Il explique d'abord qu'il est très difficile, pour un développeur, de maintenir la visibilité de son titre autrement qu'en baissant son prix. Puisque les clients ne connaissent d'une application qu'un court descriptif et cinq captures d'écran au maximum, leur seul véritable critère de tri est, selon lui, le prix.
Après tout, pourquoi payer plus cher si c'est pour avoir la même chose ? Par ailleurs, il n'y a aucun moyen de savoir si une application fonctionnera vraiment, dès lors, et il est plus prudent de payer 79 centimes que quelques euros. Résultat, les applications les moins chères se vendent plus facilement, elles se retrouvent ensuite dans les listes des plus vendues et par ricochet sur la première page de l'App Store. Leur visibilité est alors très grande et elles se vendent mieux, dans un processus vertueux très simple. Si Hockenberry oublie le rôle fondamental des critiques, il n'a pas, pour autant, entièrement tort. L'achat impulsif est plus aisé sur un titre à 79 centimes qu'à 8 euros.

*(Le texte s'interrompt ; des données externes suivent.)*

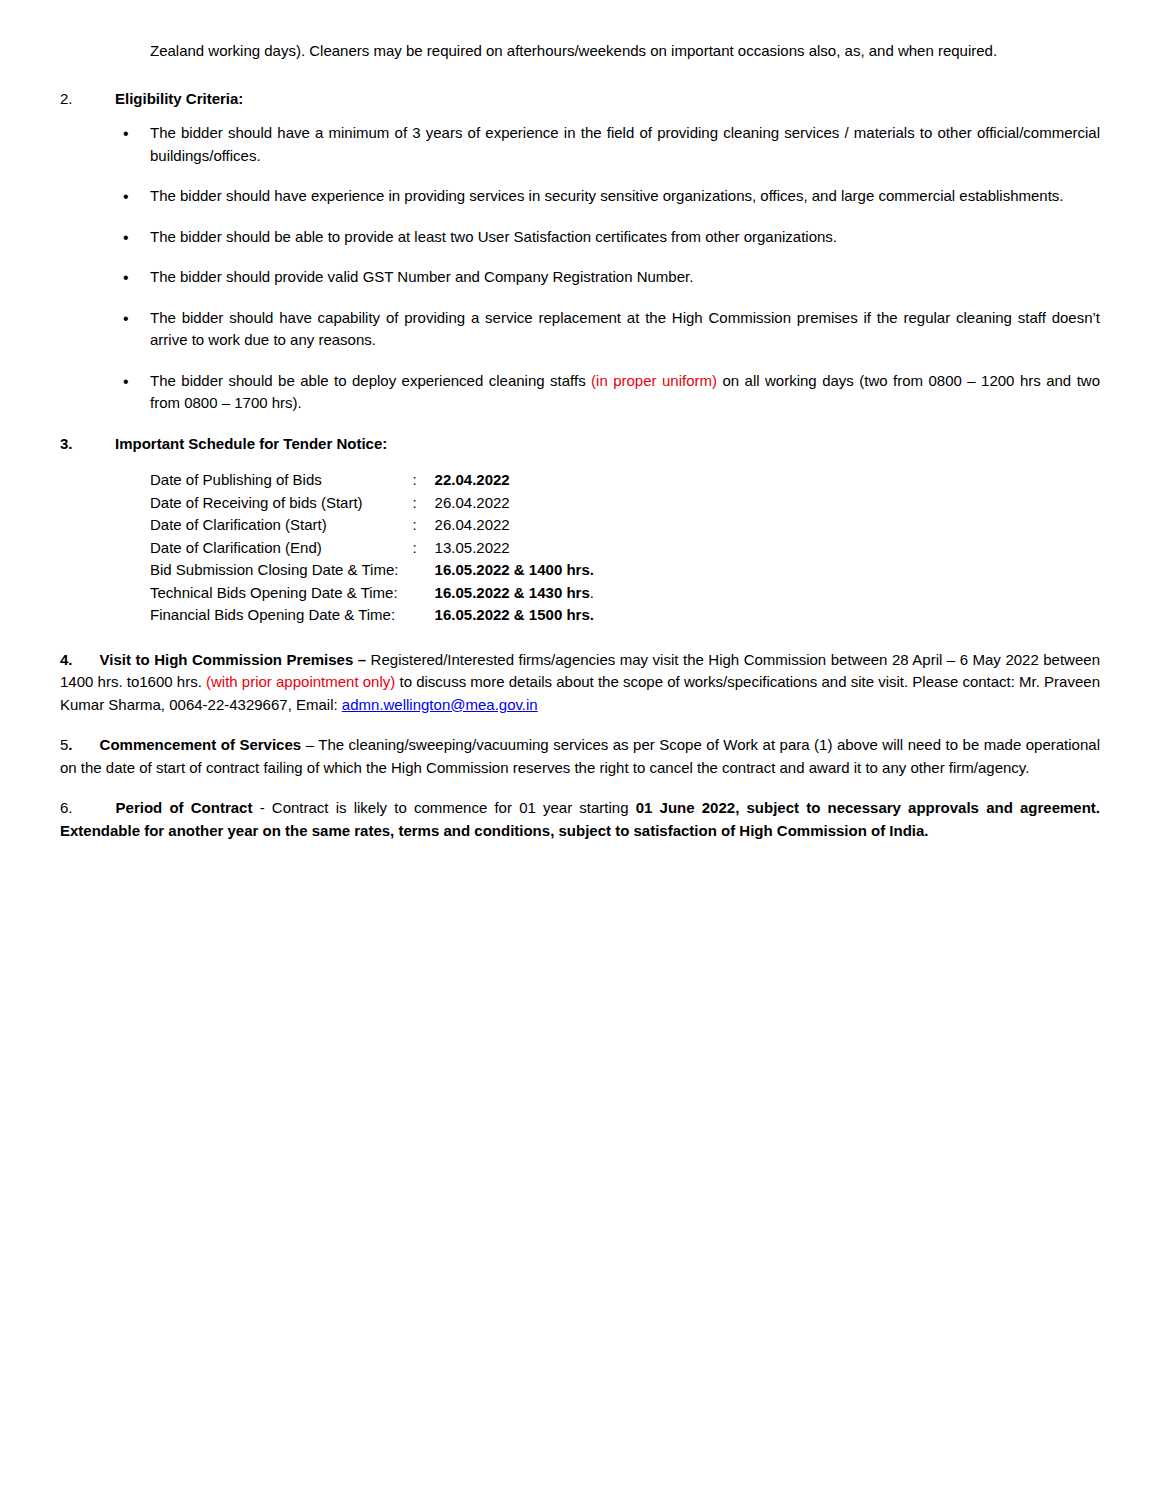Zealand working days). Cleaners may be required on afterhours/weekends on important occasions also, as, and when required.
2. Eligibility Criteria:
The bidder should have a minimum of 3 years of experience in the field of providing cleaning services / materials to other official/commercial buildings/offices.
The bidder should have experience in providing services in security sensitive organizations, offices, and large commercial establishments.
The bidder should be able to provide at least two User Satisfaction certificates from other organizations.
The bidder should provide valid GST Number and Company Registration Number.
The bidder should have capability of providing a service replacement at the High Commission premises if the regular cleaning staff doesn’t arrive to work due to any reasons.
The bidder should be able to deploy experienced cleaning staffs (in proper uniform) on all working days (two from 0800 – 1200 hrs and two from 0800 – 1700 hrs).
3. Important Schedule for Tender Notice:
| Date of Publishing of Bids | : | 22.04.2022 |
| Date of Receiving of bids (Start) | : | 26.04.2022 |
| Date of Clarification (Start) | : | 26.04.2022 |
| Date of Clarification (End) | : | 13.05.2022 |
| Bid Submission Closing Date & Time: | | 16.05.2022 & 1400 hrs. |
| Technical Bids Opening Date & Time: | | 16.05.2022 & 1430 hrs . |
| Financial Bids Opening Date & Time: | | 16.05.2022 & 1500 hrs. |
4. Visit to High Commission Premises – Registered/Interested firms/agencies may visit the High Commission between 28 April – 6 May 2022 between 1400 hrs. to1600 hrs. (with prior appointment only) to discuss more details about the scope of works/specifications and site visit. Please contact: Mr. Praveen Kumar Sharma, 0064-22-4329667, Email: admn.wellington@mea.gov.in
5. Commencement of Services – The cleaning/sweeping/vacuuming services as per Scope of Work at para (1) above will need to be made operational on the date of start of contract failing of which the High Commission reserves the right to cancel the contract and award it to any other firm/agency.
6. Period of Contract - Contract is likely to commence for 01 year starting 01 June 2022, subject to necessary approvals and agreement. Extendable for another year on the same rates, terms and conditions, subject to satisfaction of High Commission of India.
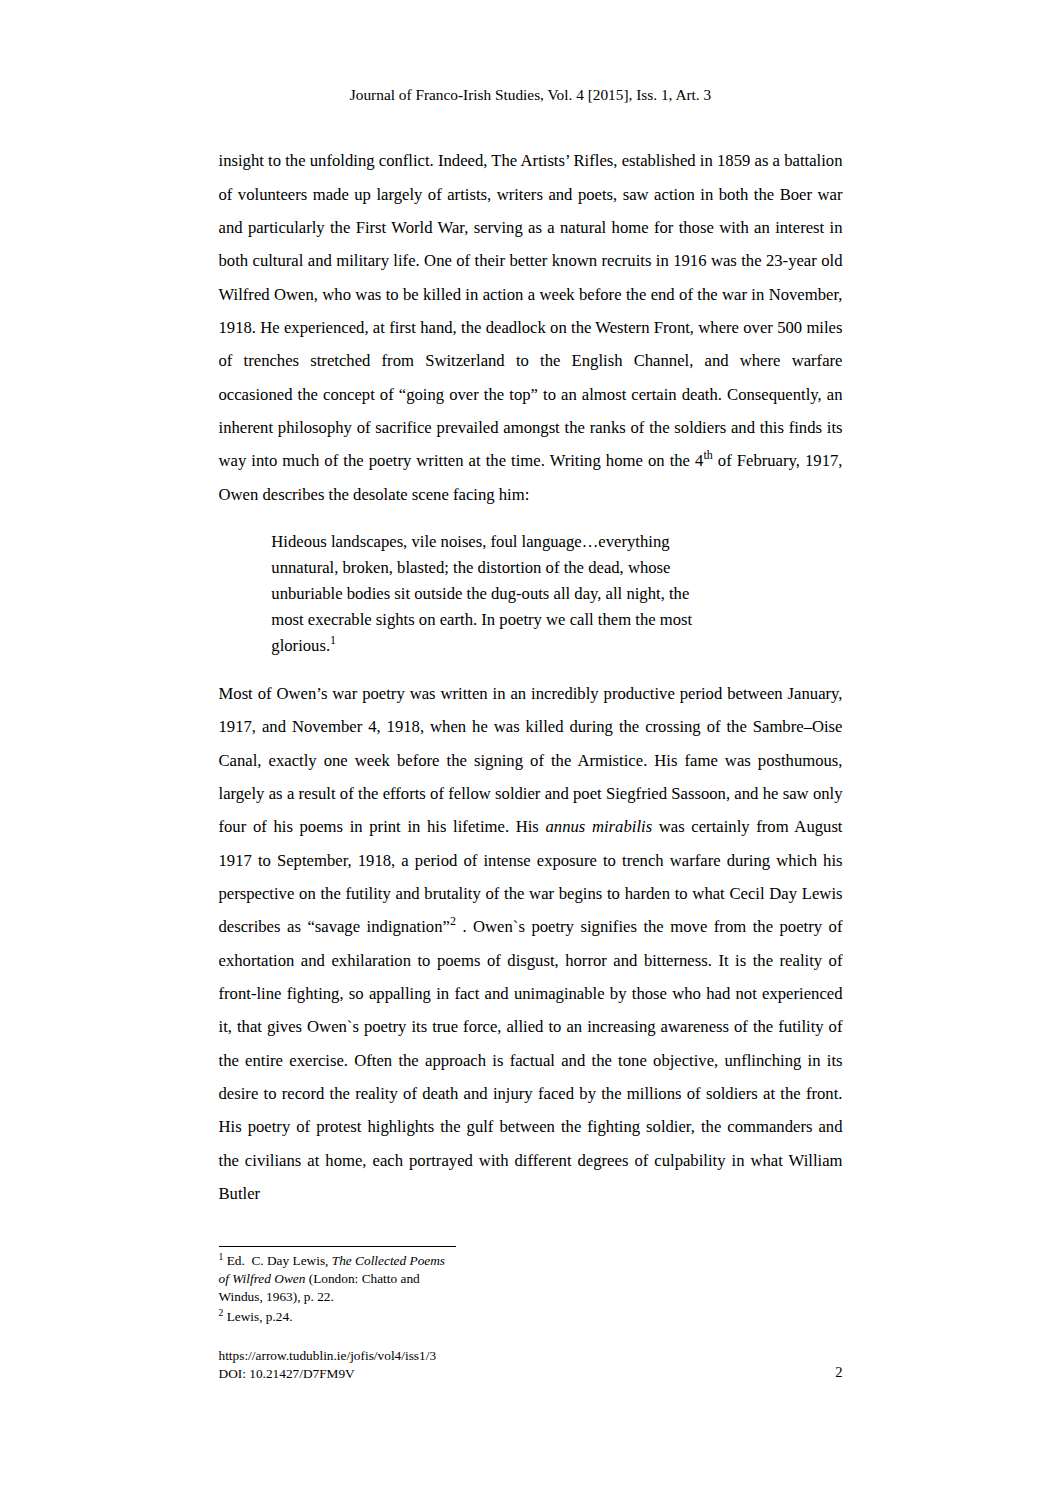Journal of Franco-Irish Studies, Vol. 4 [2015], Iss. 1, Art. 3
insight to the unfolding conflict. Indeed, The Artists’ Rifles, established in 1859 as a battalion of volunteers made up largely of artists, writers and poets, saw action in both the Boer war and particularly the First World War, serving as a natural home for those with an interest in both cultural and military life. One of their better known recruits in 1916 was the 23-year old Wilfred Owen, who was to be killed in action a week before the end of the war in November, 1918. He experienced, at first hand, the deadlock on the Western Front, where over 500 miles of trenches stretched from Switzerland to the English Channel, and where warfare occasioned the concept of “going over the top” to an almost certain death. Consequently, an inherent philosophy of sacrifice prevailed amongst the ranks of the soldiers and this finds its way into much of the poetry written at the time. Writing home on the 4th of February, 1917, Owen describes the desolate scene facing him:
Hideous landscapes, vile noises, foul language…everything unnatural, broken, blasted; the distortion of the dead, whose unburiable bodies sit outside the dug-outs all day, all night, the most execrable sights on earth. In poetry we call them the most glorious.1
Most of Owen’s war poetry was written in an incredibly productive period between January, 1917, and November 4, 1918, when he was killed during the crossing of the Sambre–Oise Canal, exactly one week before the signing of the Armistice. His fame was posthumous, largely as a result of the efforts of fellow soldier and poet Siegfried Sassoon, and he saw only four of his poems in print in his lifetime. His annus mirabilis was certainly from August 1917 to September, 1918, a period of intense exposure to trench warfare during which his perspective on the futility and brutality of the war begins to harden to what Cecil Day Lewis describes as “savage indignation”2 . Owen`s poetry signifies the move from the poetry of exhortation and exhilaration to poems of disgust, horror and bitterness. It is the reality of front-line fighting, so appalling in fact and unimaginable by those who had not experienced it, that gives Owen`s poetry its true force, allied to an increasing awareness of the futility of the entire exercise. Often the approach is factual and the tone objective, unflinching in its desire to record the reality of death and injury faced by the millions of soldiers at the front. His poetry of protest highlights the gulf between the fighting soldier, the commanders and the civilians at home, each portrayed with different degrees of culpability in what William Butler
1 Ed. C. Day Lewis, The Collected Poems of Wilfred Owen (London: Chatto and Windus, 1963), p. 22.
2 Lewis, p.24.
https://arrow.tudublin.ie/jofis/vol4/iss1/3
DOI: 10.21427/D7FM9V 2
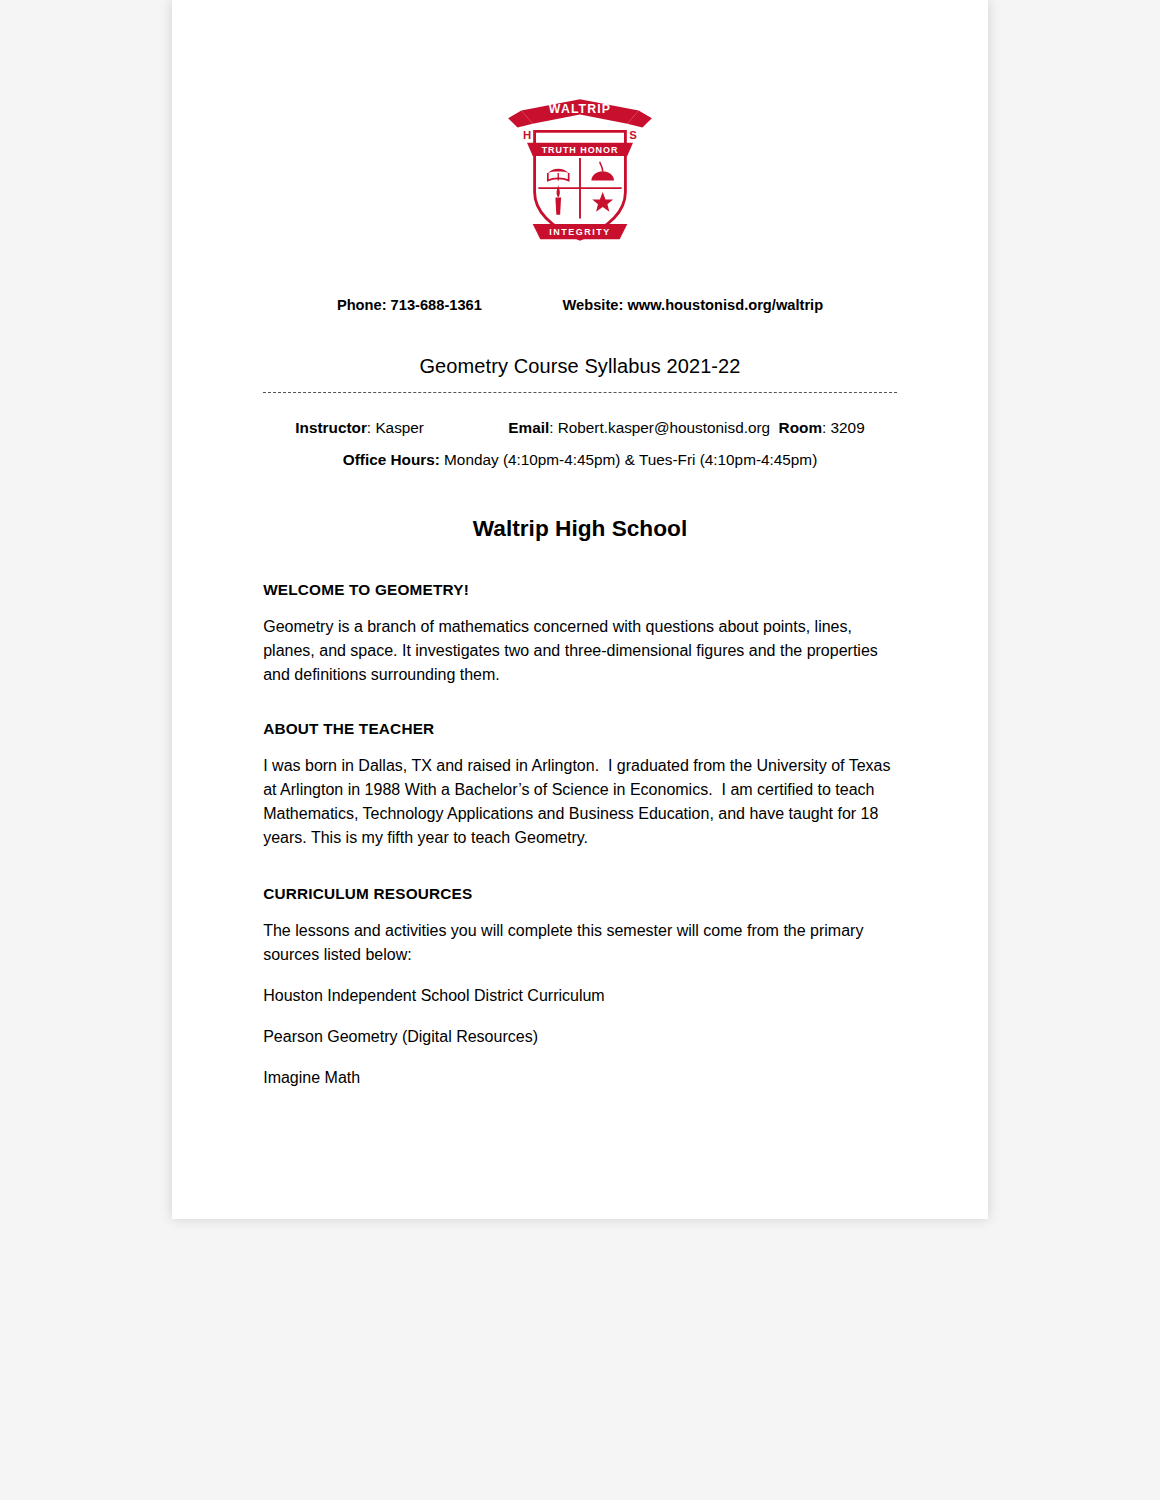WALTRIP H S TRUTH HONOR INTEGRITY
Phone: 713-688-1361 Website: www.houstonisd.org/waltrip
Geometry Course Syllabus 2021-22
Instructor: Kasper Email: Robert.kasper@houstonisd.org Room: 3209
Office Hours: Monday (4:10pm-4:45pm) & Tues-Fri (4:10pm-4:45pm)
Waltrip High School
WELCOME TO GEOMETRY!
Geometry is a branch of mathematics concerned with questions about points, lines, planes, and space. It investigates two and three-dimensional figures and the properties and definitions surrounding them.
ABOUT THE TEACHER
I was born in Dallas, TX and raised in Arlington. I graduated from the University of Texas at Arlington in 1988 With a Bachelor’s of Science in Economics. I am certified to teach Mathematics, Technology Applications and Business Education, and have taught for 18 years. This is my fifth year to teach Geometry.
CURRICULUM RESOURCES
The lessons and activities you will complete this semester will come from the primary sources listed below:
Houston Independent School District Curriculum
Pearson Geometry (Digital Resources)
Imagine Math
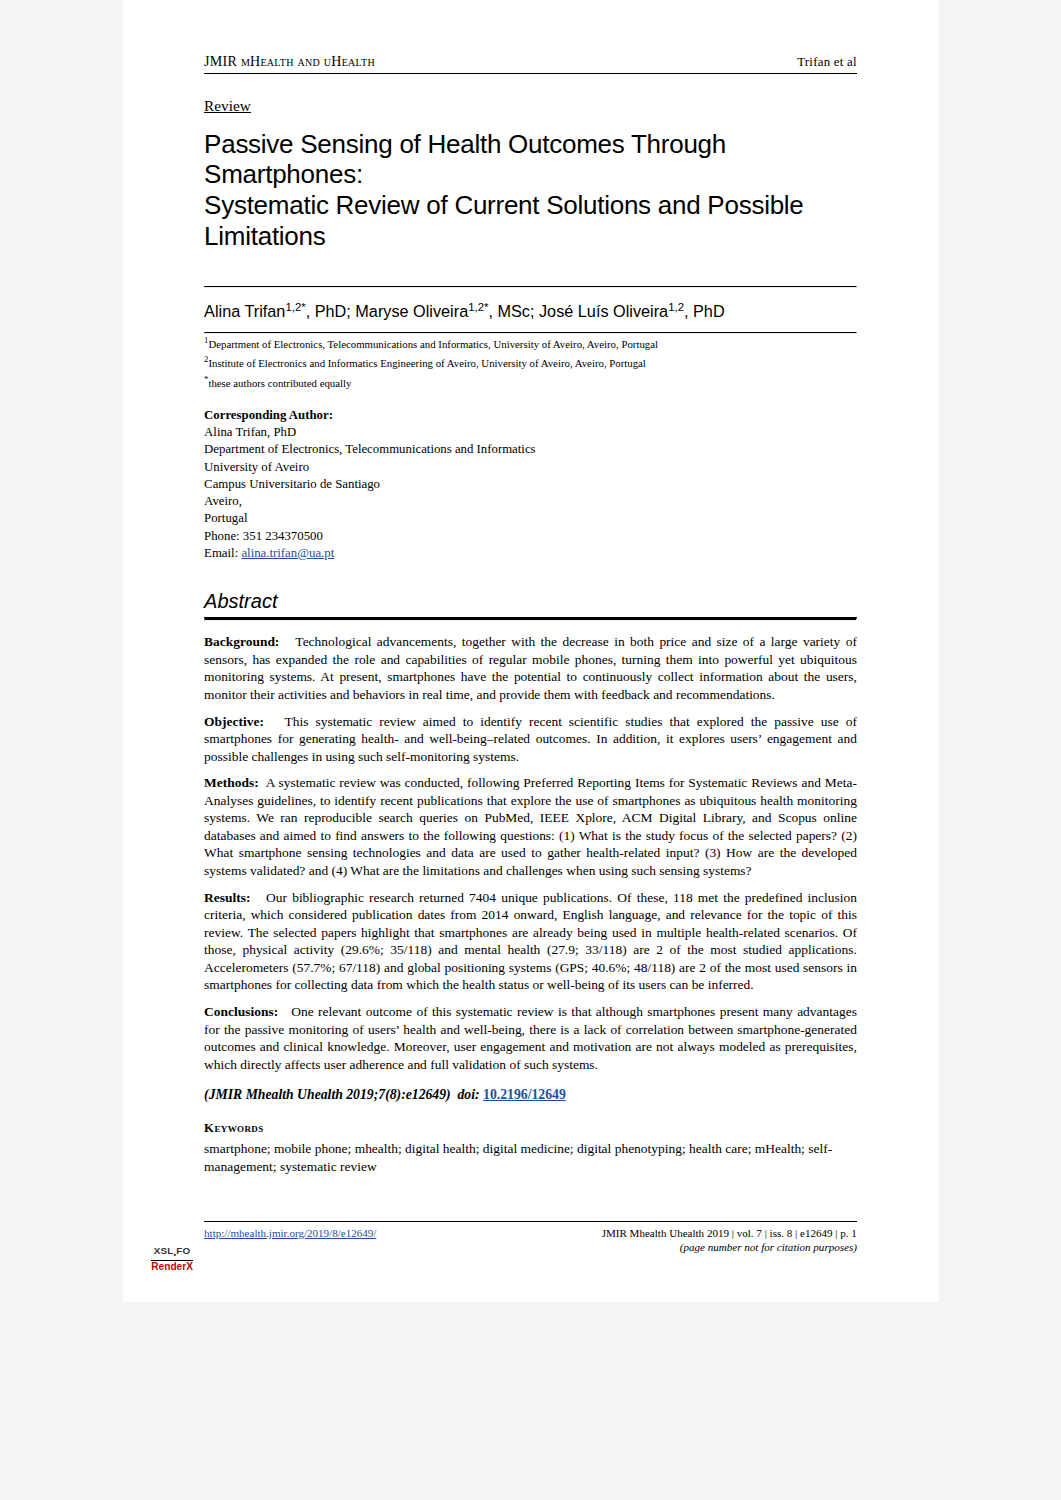JMIR mHealth and uHealth Trifan et al
Review
Passive Sensing of Health Outcomes Through Smartphones:
Systematic Review of Current Solutions and Possible Limitations
Alina Trifan1,2*, PhD; Maryse Oliveira1,2*, MSc; José Luís Oliveira1,2, PhD
1Department of Electronics, Telecommunications and Informatics, University of Aveiro, Aveiro, Portugal
2Institute of Electronics and Informatics Engineering of Aveiro, University of Aveiro, Aveiro, Portugal
*these authors contributed equally
Corresponding Author:
Alina Trifan, PhD
Department of Electronics, Telecommunications and Informatics
University of Aveiro
Campus Universitario de Santiago
Aveiro,
Portugal
Phone: 351 234370500
Email: alina.trifan@ua.pt
Abstract
Background: Technological advancements, together with the decrease in both price and size of a large variety of sensors, has expanded the role and capabilities of regular mobile phones, turning them into powerful yet ubiquitous monitoring systems. At present, smartphones have the potential to continuously collect information about the users, monitor their activities and behaviors in real time, and provide them with feedback and recommendations.
Objective: This systematic review aimed to identify recent scientific studies that explored the passive use of smartphones for generating health- and well-being–related outcomes. In addition, it explores users’ engagement and possible challenges in using such self-monitoring systems.
Methods: A systematic review was conducted, following Preferred Reporting Items for Systematic Reviews and Meta-Analyses guidelines, to identify recent publications that explore the use of smartphones as ubiquitous health monitoring systems. We ran reproducible search queries on PubMed, IEEE Xplore, ACM Digital Library, and Scopus online databases and aimed to find answers to the following questions: (1) What is the study focus of the selected papers? (2) What smartphone sensing technologies and data are used to gather health-related input? (3) How are the developed systems validated? and (4) What are the limitations and challenges when using such sensing systems?
Results: Our bibliographic research returned 7404 unique publications. Of these, 118 met the predefined inclusion criteria, which considered publication dates from 2014 onward, English language, and relevance for the topic of this review. The selected papers highlight that smartphones are already being used in multiple health-related scenarios. Of those, physical activity (29.6%; 35/118) and mental health (27.9; 33/118) are 2 of the most studied applications. Accelerometers (57.7%; 67/118) and global positioning systems (GPS; 40.6%; 48/118) are 2 of the most used sensors in smartphones for collecting data from which the health status or well-being of its users can be inferred.
Conclusions: One relevant outcome of this systematic review is that although smartphones present many advantages for the passive monitoring of users’ health and well-being, there is a lack of correlation between smartphone-generated outcomes and clinical knowledge. Moreover, user engagement and motivation are not always modeled as prerequisites, which directly affects user adherence and full validation of such systems.
(JMIR Mhealth Uhealth 2019;7(8):e12649) doi: 10.2196/12649
Keywords
smartphone; mobile phone; mhealth; digital health; digital medicine; digital phenotyping; health care; mHealth; self-management; systematic review
http://mhealth.jmir.org/2019/8/e12649/
JMIR Mhealth Uhealth 2019 | vol. 7 | iss. 8 | e12649 | p. 1
(page number not for citation purposes)
XSL•FO
RenderX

Si, pour conserver une visibilité, un développeur doit baisser ses prix et s'aligner sur la concurrence, cela a des conséquences très importantes sur les applications elles-mêmes. La démonstration de Hockenberry, agrémentée d'exemples chiffrés, est sans appel : pour rentabiliser une application réalisée en un mois par trois personnes, un prix de vente à 79 centimes peut suffire si l'application connaît un certain succès. Mais c'est impossible pour un gros projet représentant six à neuf mois de travail : il faudrait en vendre entre 10 000 et 15 000 par jour pendant plusieurs semaines, ce qui est, en effet, assez improbable.
Hockenberry et son équipe ne développent pas, comme ils aimeraient le faire, de gros projets, mais de petites applications qui seront sans doute vendues à ce tarif ras du sol. D'un strict point de vue financier, les risques seraient trop élevés de ne pas rentabiliser le développement. Avec le temps, le nombre d'applications augmentant sans cesse et la visibilité de chaque application devenant mécaniquement plus réduite, la perspective tant redoutée d'un "Crap Store" se fait plus prégnante.
L'avis d'Andy Finnel, un autre développeur, rejoint celui de Hockenberry tout en étant beaucoup plus radical. Il incite en effet ses pairs à tous augmenter leurs prix de manière très significative : les applications à 0,79 € devraient passer à 7,99 €, celles à 3,99 € à 13,99 €, etc.
Les développeurs doivent pouvoir vivre de leur métier, et il leur faudra forcément augmenter leurs prix de vente sur l'App Store. Avec des applications à 79 centimes, la boutique d'Apple ne peut que courir à sa perte, en devenant un repère d'applications abandonnées faute de moyens, ou de petits logiciels conçus par des amateurs pour le plaisir, ou des étudiants qui les abandonneront tout aussi rapidement. Pour que l'App Store garde son intérêt, il faudra obligatoirement que les développeurs augmentent leurs prix et que les clients acceptent de payer le prix de la pérennité de leur acquisition. En revanche Andy Finnel oublie toutes ces petites applications, parfois fort utiles, mais qui ne pourraient pas, raisonnablement, trouver preneur à plus de 79 centimes.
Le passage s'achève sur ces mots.